Его называли Матвеем Михайловичем; он долго прожил в Советском Союзе; там оставил жену, дочку, называл их «моим тылом»; любил нашу страну, рассказывал, как хорошо летом на Полтавщине, любил русский характер и все же оставался венгром - сказывалось это и в певучем выговоре слов, и в поэтичности, и в душевной порывистости, которую он старался тщательно скрыть.

«Война - ужасная пакость» - это он не раз говорил; не было в нем никакого удальства, никакой воинственной позы. Вернувшись в Москву, я прочитал его письма жене, дочери. Он писал прямо, как на духу: «Теперь ночь, темно и сыро. На душе слегка неуютно. Но на войне бывают неуютные минуты…» «Твое и Талино письмо получил сегодня. Хожу праздничный, счастливый. Все спрашивают: «Что с вами вдруг? Как будто вы навеселе?»- «Ничего»,- говорю я. Не хочу делиться счастьем ни с кем. Вот какой стал эгоист…» «В этот день у нас было удивительно тихо. В промежутках, когда людские голоса утихали, среди весенних кустов птичье пение делалось совершенно нестерпимым…» Не знаю, чего больше в таких признаниях - честности или мудрости.

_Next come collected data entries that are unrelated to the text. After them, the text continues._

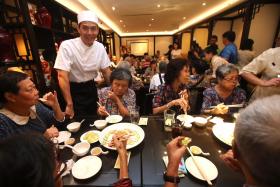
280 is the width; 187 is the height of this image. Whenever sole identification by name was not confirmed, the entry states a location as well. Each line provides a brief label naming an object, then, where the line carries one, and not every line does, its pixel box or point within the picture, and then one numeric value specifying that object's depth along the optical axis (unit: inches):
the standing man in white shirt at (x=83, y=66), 73.1
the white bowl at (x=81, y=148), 39.4
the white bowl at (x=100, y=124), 52.5
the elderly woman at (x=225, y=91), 67.6
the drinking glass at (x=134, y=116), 54.2
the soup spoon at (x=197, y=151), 38.7
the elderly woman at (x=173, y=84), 72.0
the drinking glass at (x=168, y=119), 51.0
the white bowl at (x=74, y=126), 50.3
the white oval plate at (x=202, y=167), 32.2
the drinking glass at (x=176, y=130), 45.2
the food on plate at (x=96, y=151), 39.9
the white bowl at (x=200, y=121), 51.0
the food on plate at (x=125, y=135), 43.4
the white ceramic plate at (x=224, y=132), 43.1
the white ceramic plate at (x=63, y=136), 45.7
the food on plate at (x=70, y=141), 44.3
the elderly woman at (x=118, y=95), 67.2
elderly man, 18.0
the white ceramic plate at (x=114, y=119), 57.2
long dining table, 31.7
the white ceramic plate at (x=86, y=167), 33.3
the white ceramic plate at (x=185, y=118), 54.3
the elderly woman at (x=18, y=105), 41.6
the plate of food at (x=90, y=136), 45.6
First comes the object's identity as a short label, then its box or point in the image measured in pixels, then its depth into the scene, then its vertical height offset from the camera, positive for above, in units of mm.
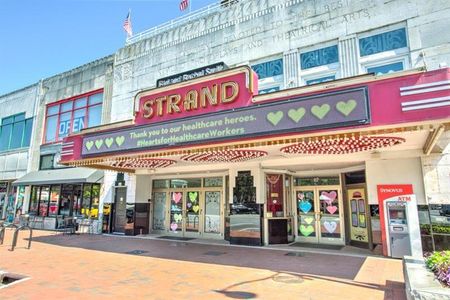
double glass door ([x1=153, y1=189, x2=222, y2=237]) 13797 -132
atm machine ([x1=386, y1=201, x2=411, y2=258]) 8820 -562
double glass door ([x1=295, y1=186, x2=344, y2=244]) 11789 -224
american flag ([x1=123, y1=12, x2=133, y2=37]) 17141 +9745
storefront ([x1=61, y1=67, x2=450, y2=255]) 6688 +1711
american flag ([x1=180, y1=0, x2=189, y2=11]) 15188 +9649
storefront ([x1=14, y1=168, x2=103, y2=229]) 16594 +770
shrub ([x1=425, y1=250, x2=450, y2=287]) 4645 -898
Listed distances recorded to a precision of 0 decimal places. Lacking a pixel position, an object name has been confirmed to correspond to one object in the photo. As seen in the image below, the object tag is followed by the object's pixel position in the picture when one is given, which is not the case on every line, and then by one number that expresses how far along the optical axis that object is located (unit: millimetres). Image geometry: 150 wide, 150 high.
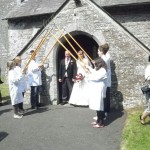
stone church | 7634
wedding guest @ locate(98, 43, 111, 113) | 6780
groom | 8445
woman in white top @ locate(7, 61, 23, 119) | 7088
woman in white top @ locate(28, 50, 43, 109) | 8039
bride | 8180
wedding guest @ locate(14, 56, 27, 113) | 7315
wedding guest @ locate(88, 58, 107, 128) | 6044
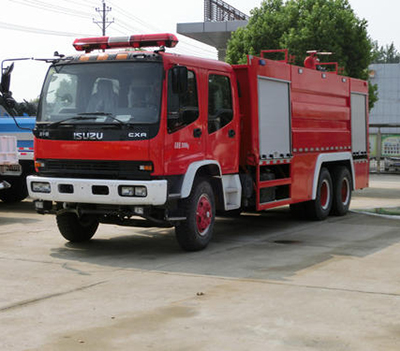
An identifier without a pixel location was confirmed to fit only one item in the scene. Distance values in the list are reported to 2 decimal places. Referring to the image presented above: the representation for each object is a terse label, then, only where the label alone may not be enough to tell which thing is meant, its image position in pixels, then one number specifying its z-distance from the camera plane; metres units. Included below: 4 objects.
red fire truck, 9.33
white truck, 14.05
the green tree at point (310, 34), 27.19
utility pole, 60.51
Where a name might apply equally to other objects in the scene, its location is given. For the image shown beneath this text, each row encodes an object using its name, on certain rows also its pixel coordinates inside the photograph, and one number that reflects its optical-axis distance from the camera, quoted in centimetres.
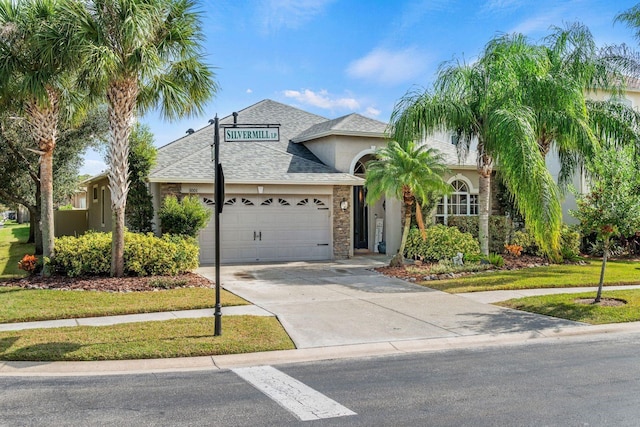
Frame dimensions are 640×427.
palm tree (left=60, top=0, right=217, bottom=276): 1168
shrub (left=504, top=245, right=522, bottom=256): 1836
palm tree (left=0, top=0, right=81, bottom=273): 1218
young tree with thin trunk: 1050
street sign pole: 797
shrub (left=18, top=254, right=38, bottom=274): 1374
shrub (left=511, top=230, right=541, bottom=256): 1897
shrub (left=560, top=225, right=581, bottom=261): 1823
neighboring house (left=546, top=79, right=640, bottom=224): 2324
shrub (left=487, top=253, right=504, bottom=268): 1620
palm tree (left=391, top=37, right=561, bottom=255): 1403
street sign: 856
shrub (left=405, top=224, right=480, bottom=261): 1711
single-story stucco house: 1766
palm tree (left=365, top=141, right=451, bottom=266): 1498
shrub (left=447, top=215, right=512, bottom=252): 1939
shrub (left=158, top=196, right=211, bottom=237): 1541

Я писал, что испанская эпопея была последней волной; какая-то эпоха на ней кончилась. Я вижу комнату Лоти в «Гайлордс». Я зашел на минуту но делу. Лоти меня оставил поужинать. Было много народу: наши военные Гришин (Я. Берзин, один из тех латышей, которые в первые месяцы революции охраняли Ленина), Григорович - Штерн, командир танковой части - высокий, крепкий Павлов, Мате Залка, привлекательный умный югослав Чопич, Янек. Мы были веселы, смеялись, а почему, не помню. (Из этих людей только я остался в живых. Залку убил вражеский снаряд. А других ни за что ни про что загубили свои.)

В Меко, пока Фернандо разговаривал со Стефой, мы с Залкой сидели на земле. Было уже тепло, все кругом зеленело. Залка говорил: «Вот у Фернандо маленький сын Тито, а мою дочку зовут Талочка, кончает школу. В общем, это глупо звучит, как в Художественном театре, но это же правда - небо все-таки будет в алмазах! Если в это не верить, трудно прожить день…» Мате Залка многого тогда не знал, как все мы. А теперь я думаю с печалью: он был прав, и «алмазы» - не глупая выдумка, алмазы будут, только все много дольше и много труднее…

По библейскому преданию, грешные Содом и Гоморра могли бы спастись, если бы там нашелся десяток праведников. Это верно по отношению ко всем городам и ко всем эпохам. Одним из таких праведников был Мате Залка, генерал Лукач, милый Матвей Михайлович.